■ THE PROBLEM: From top to bottom, restate the entries below word for word.

■ Recorded data:
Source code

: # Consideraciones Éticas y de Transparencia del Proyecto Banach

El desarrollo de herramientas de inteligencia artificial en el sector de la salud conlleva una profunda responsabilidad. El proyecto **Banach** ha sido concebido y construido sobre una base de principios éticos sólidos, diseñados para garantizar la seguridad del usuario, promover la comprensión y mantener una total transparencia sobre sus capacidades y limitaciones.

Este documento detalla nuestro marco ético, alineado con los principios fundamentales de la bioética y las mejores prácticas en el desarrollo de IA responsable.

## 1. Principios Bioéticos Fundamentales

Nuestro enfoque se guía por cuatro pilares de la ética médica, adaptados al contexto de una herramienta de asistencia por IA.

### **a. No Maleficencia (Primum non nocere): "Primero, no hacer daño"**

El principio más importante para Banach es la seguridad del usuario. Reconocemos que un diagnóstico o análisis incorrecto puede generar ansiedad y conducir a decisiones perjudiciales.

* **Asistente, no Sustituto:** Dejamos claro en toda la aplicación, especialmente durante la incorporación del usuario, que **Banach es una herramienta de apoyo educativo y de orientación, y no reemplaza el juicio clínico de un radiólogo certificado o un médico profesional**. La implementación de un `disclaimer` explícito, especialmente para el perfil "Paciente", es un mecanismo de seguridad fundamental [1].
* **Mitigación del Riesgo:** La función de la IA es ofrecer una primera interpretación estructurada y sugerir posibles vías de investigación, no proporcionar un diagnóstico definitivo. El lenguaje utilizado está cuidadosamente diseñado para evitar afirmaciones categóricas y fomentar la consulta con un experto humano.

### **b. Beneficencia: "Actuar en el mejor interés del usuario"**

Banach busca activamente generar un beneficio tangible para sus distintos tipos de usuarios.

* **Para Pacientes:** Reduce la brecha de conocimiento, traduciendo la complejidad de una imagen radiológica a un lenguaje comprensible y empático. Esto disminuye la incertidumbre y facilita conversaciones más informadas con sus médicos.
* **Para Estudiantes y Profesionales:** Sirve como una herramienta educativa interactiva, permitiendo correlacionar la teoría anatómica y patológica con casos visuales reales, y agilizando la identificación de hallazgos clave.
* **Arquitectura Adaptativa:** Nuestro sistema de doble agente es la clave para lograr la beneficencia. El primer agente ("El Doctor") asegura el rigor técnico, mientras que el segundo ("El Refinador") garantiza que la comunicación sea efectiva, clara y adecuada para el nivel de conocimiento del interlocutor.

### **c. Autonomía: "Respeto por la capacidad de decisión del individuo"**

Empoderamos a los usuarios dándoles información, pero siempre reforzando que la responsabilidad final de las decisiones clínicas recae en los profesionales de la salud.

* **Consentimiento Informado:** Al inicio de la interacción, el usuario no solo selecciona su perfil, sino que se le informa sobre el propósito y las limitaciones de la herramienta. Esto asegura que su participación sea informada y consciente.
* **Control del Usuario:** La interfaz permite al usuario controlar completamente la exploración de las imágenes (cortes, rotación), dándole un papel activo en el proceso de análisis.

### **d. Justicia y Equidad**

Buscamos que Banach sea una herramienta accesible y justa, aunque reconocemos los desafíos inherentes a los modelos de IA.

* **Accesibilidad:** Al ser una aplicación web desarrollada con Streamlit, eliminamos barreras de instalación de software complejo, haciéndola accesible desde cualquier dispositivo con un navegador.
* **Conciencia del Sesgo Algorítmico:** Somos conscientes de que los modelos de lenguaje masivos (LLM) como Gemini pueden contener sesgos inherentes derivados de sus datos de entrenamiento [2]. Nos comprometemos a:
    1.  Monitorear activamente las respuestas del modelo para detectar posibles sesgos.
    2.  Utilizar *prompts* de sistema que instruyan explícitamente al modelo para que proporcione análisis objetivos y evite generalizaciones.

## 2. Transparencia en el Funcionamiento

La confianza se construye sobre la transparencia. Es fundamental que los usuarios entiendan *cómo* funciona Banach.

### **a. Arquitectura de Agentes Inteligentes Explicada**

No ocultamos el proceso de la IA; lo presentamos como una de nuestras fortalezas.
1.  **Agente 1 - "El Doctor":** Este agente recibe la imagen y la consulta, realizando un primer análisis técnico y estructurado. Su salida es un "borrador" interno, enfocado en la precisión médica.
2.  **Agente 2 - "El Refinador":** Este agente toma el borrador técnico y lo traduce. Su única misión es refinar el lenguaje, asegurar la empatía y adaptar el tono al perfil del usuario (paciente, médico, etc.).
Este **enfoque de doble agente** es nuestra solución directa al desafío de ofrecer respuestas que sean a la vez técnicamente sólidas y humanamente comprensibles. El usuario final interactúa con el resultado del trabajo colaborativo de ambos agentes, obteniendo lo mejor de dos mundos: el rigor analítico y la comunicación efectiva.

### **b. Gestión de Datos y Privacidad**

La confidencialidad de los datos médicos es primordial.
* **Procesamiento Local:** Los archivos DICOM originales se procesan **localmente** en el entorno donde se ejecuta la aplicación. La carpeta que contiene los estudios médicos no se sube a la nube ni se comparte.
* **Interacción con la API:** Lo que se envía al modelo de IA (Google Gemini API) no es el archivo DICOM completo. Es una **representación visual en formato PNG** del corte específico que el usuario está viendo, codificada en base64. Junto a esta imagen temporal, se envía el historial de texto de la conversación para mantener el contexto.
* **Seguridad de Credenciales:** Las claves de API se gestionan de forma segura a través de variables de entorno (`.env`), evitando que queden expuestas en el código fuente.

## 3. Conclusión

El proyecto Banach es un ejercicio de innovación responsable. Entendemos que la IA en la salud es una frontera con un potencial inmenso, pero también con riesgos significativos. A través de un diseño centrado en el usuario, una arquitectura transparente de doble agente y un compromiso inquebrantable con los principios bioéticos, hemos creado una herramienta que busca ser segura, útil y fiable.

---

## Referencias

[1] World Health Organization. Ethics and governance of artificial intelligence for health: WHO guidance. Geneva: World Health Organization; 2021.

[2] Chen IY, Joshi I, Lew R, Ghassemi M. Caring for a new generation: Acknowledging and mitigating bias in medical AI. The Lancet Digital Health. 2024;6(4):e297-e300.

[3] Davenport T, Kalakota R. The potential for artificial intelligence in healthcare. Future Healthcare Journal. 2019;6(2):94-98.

■ WRITTEN SOLUTION:
Source code

: # Consideraciones Éticas y de Transparencia del Proyecto Banach

El desarrollo de herramientas de inteligencia artificial en el sector de la salud conlleva una profunda responsabilidad. El proyecto **Banach** ha sido concebido y construido sobre una base de principios éticos sólidos, diseñados para garantizar la seguridad del usuario, promover la comprensión y mantener una total transparencia sobre sus capacidades y limitaciones.

Este documento detalla nuestro marco ético, alineado con los principios fundamentales de la bioética y las mejores prácticas en el desarrollo de IA responsable.

## 1. Principios Bioéticos Fundamentales

Nuestro enfoque se guía por cuatro pilares de la ética médica, adaptados al contexto de una herramienta de asistencia por IA.

### **a. No Maleficencia (Primum non nocere): "Primero, no hacer daño"**

El principio más importante para Banach es la seguridad del usuario. Reconocemos que un diagnóstico o análisis incorrecto puede generar ansiedad y conducir a decisiones perjudiciales.

* **Asistente, no Sustituto:** Dejamos claro en toda la aplicación, especialmente durante la incorporación del usuario, que **Banach es una herramienta de apoyo educativo y de orientación, y no reemplaza el juicio clínico de un radiólogo certificado o un médico profesional**. La implementación de un `disclaimer` explícito, especialmente para el perfil "Paciente", es un mecanismo de seguridad fundamental [1].
* **Mitigación del Riesgo:** La función de la IA es ofrecer una primera interpretación estructurada y sugerir posibles vías de investigación, no proporcionar un diagnóstico definitivo. El lenguaje utilizado está cuidadosamente diseñado para evitar afirmaciones categóricas y fomentar la consulta con un experto humano.

### **b. Beneficencia: "Actuar en el mejor interés del usuario"**

Banach busca activamente generar un beneficio tangible para sus distintos tipos de usuarios.

* **Para Pacientes:** Reduce la brecha de conocimiento, traduciendo la complejidad de una imagen radiológica a un lenguaje comprensible y empático. Esto disminuye la incertidumbre y facilita conversaciones más informadas con sus médicos.
* **Para Estudiantes y Profesionales:** Sirve como una herramienta educativa interactiva, permitiendo correlacionar la teoría anatómica y patológica con casos visuales reales, y agilizando la identificación de hallazgos clave.
* **Arquitectura Adaptativa:** Nuestro sistema de doble agente es la clave para lograr la beneficencia. El primer agente ("El Doctor") asegura el rigor técnico, mientras que el segundo ("El Refinador") garantiza que la comunicación sea efectiva, clara y adecuada para el nivel de conocimiento del interlocutor.

### **c. Autonomía: "Respeto por la capacidad de decisión del individuo"**

Empoderamos a los usuarios dándoles información, pero siempre reforzando que la responsabilidad final de las decisiones clínicas recae en los profesionales de la salud.

* **Consentimiento Informado:** Al inicio de la interacción, el usuario no solo selecciona su perfil, sino que se le informa sobre el propósito y las limitaciones de la herramienta. Esto asegura que su participación sea informada y consciente.
* **Control del Usuario:** La interfaz permite al usuario controlar completamente la exploración de las imágenes (cortes, rotación), dándole un papel activo en el proceso de análisis.

### **d. Justicia y Equidad**

Buscamos que Banach sea una herramienta accesible y justa, aunque reconocemos los desafíos inherentes a los modelos de IA.

* **Accesibilidad:** Al ser una aplicación web desarrollada con Streamlit, eliminamos barreras de instalación de software complejo, haciéndola accesible desde cualquier dispositivo con un navegador.
* **Conciencia del Sesgo Algorítmico:** Somos conscientes de que los modelos de lenguaje masivos (LLM) como Gemini pueden contener sesgos inherentes derivados de sus datos de entrenamiento [2]. Nos comprometemos a:
    1.  Monitorear activamente las respuestas del modelo para detectar posibles sesgos.
    2.  Utilizar *prompts* de sistema que instruyan explícitamente al modelo para que proporcione análisis objetivos y evite generalizaciones.

## 2. Transparencia en el Funcionamiento

La confianza se construye sobre la transparencia. Es fundamental que los usuarios entiendan *cómo* funciona Banach.

### **a. Arquitectura de Agentes Inteligentes Explicada**

No ocultamos el proceso de la IA; lo presentamos como una de nuestras fortalezas.
1.  **Agente 1 - "El Doctor":** Este agente recibe la imagen y la consulta, realizando un primer análisis técnico y estructurado. Su salida es un "borrador" interno, enfocado en la precisión médica.
2.  **Agente 2 - "El Refinador":** Este agente toma el borrador técnico y lo traduce. Su única misión es refinar el lenguaje, asegurar la empatía y adaptar el tono al perfil del usuario (paciente, médico, etc.).
Este **enfoque de doble agente** es nuestra solución directa al desafío de ofrecer respuestas que sean a la vez técnicamente sólidas y humanamente comprensibles. El usuario final interactúa con el resultado del trabajo colaborativo de ambos agentes, obteniendo lo mejor de dos mundos: el rigor analítico y la comunicación efectiva.

### **b. Gestión de Datos y Privacidad**

La confidencialidad de los datos médicos es primordial.
* **Procesamiento Local:** Los archivos DICOM originales se procesan **localmente** en el entorno donde se ejecuta la aplicación. La carpeta que contiene los estudios médicos no se sube a la nube ni se comparte.
* **Interacción con la API:** Lo que se envía al modelo de IA (Google Gemini API) no es el archivo DICOM completo. Es una **representación visual en formato PNG** del corte específico que el usuario está viendo, codificada en base64. Junto a esta imagen temporal, se envía el historial de texto de la conversación para mantener el contexto.
* **Seguridad de Credenciales:** Las claves de API se gestionan de forma segura a través de variables de entorno (`.env`), evitando que queden expuestas en el código fuente.

## 3. Conclusión

El proyecto Banach es un ejercicio de innovación responsable. Entendemos que la IA en la salud es una frontera con un potencial inmenso, pero también con riesgos significativos. A través de un diseño centrado en el usuario, una arquitectura transparente de doble agente y un compromiso inquebrantable con los principios bioéticos, hemos creado una herramienta que busca ser segura, útil y fiable.

---

## Referencias

[1] World Health Organization. Ethics and governance of artificial intelligence for health: WHO guidance. Geneva: World Health Organization; 2021.

[2] Chen IY, Joshi I, Lew R, Ghassemi M. Caring for a new generation: Acknowledging and mitigating bias in medical AI. The Lancet Digital Health. 2024;6(4):e297-e300.

[3] Davenport T, Kalakota R. The potential for artificial intelligence in healthcare. Future Healthcare Journal. 2019;6(2):94-98.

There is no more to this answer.